It's a Lifestyle!


Hey, it's Katie Ann! This is my first experience with a blog but thought I would see how this works to not only keep a sort of workout and nutrition diary for myself, but to also use it to share information and tips that work for me with my friends!

I'm a Certified Nutrition and Wellness Consultant and no matter how long it takes, I will continue to pursue my degree, most likely in Dietetics and Nutritional Management. In the meantime, I'm currently studying for my Personal Trainer Certification which I should complete in the next couple of months and will be all too happy to spend my workdays in the gym. Nutrition and exercise are definitely my passion and main interests, so that's why I decided to make them my career pursuit as well! I have several areas of focus that I'm interested in! Since so many of my friends are having babies, I'm very interested in Pre- and Post Natal fitness and nutrition but also do alot of reading about and have great interest in sports performance training and youth fitness. I want to learn it all!! I also LOVE group fitness classes such as pilates, kickboxing, and spinning and hope to be teaching some of those soon as well!

I'm sort of obsessive compulsive about keeping track of my workouts and diet. I have a spiral-bound diary that I write my workouts and meals in everyday. I love to challenge myself and try new workouts and the diary helps me keep track of my results. I buy lots of fitness and nutrition books and magazines and have tons of articles and recipes cut out or flagged. The idea to do this blog came from so many of my friends that have called, texted, or e-mailed me asking for advice and tips with their workouts and diets... I figured this would be a great way to share more of the info that I read and find with my friends. I have lots of ideas so there will be much more to come...stay tuned! :)

Tuesday, November 30, 2010

Spot Reducing




I’ve received a couple of e-mails asking for advice on exercises to lose a few extra pounds in the belly area.  Since more than one person has asked about the same thing, I figured it would be a good topic for my next blog.  As far as certain exercises to zap the fat from a specific area, whether it be any of those troublesome areas such as the belly, thighs, or butt, there really is no way to only lose weight in a specific spot.  Although I can provide some great exercises for specific areas of the body for strengthening and toning the muscles in those areas, that’s not going to burn off the extra layer of fat on top of the muscles that you’re looking to lose there.  From everything I’ve read and tons of research out there, spot reduction is not possible.  Whenever your calorie intake is more than the calories you use, that extra is stored as fatty deposits.  Over time, where ever those fatty deposits prefer to store themselves can become our troublesome spots.  You can’t rely on specific exercises alone that target a specific area to lose weight or reduce fat in that area only

If you feel like you’re working out and working out but not seeing any results, you need to First take a look at your diet.  It takes a combination of proper diet and exercise.  Keep it healthy and watch your calorie intake.  If you’re going to the gym regularly but eating horribly on the side, it’s going to be extremely hard to maintain weight, much less lose any.
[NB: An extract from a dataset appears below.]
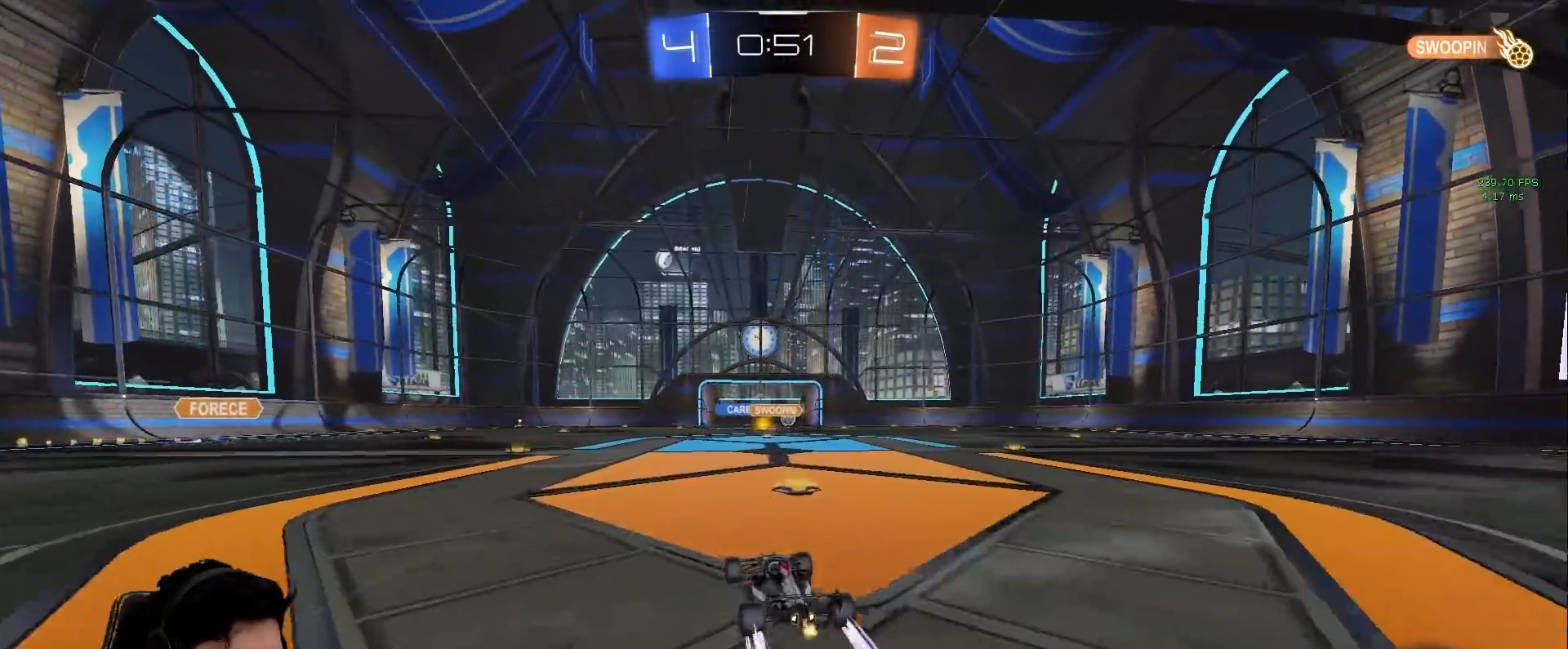
{"keys": ["w"], "mouse": ["right"], "events": [[100, "d", "down"], [250, "d", "up"], [300, "mouse_right", "down"]]}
Then take a look at your exercise routine.  You can’t just do sit-ups for your belly or lunges for your butt and expect the extra pounds there to go away.  You need to include high energy cardio or aerobic type exercise into your routine to burn fat.  When doing this type of high energy, high effort exercising, once the body uses the available free energy, it then turns to the fat deposits for more and the result will be fat reduction/weight loss.  Although you can’t choose which part of the body you burn the fat or lose weight from, if that area is where most of the extra fat is stored, eventually you should see results.  In order to maintain muscle mass (which is very important) and to tone up and show definition, you need to also include strength training into your exercise routine.  Keep doing the sit-ups, lunges, squats, etc!  Although doing these exercises alone won’t make the fat disappear, you will still benefit from the high effort movement required as well as strengthening and toning the muscles so that you will see more definition once the layer of fat has been burned off from the OVERALL result of your diet and exercise routine!  

Lastly, don’t give up!  If you’re sticking to a safe and healthy routine, the process may seem slow, BUT if you stick to it and have patience, YOU WILL SEE RESULTS!

Monday, November 29, 2010

Quote

"Dreams are renewable. No matter what our age or condition, there are still untapped possibilities within us and new beauty waiting to be born."
- Dr. Dale Turner

... I saw this quote on Shape.com & thought it was pretty inspirational.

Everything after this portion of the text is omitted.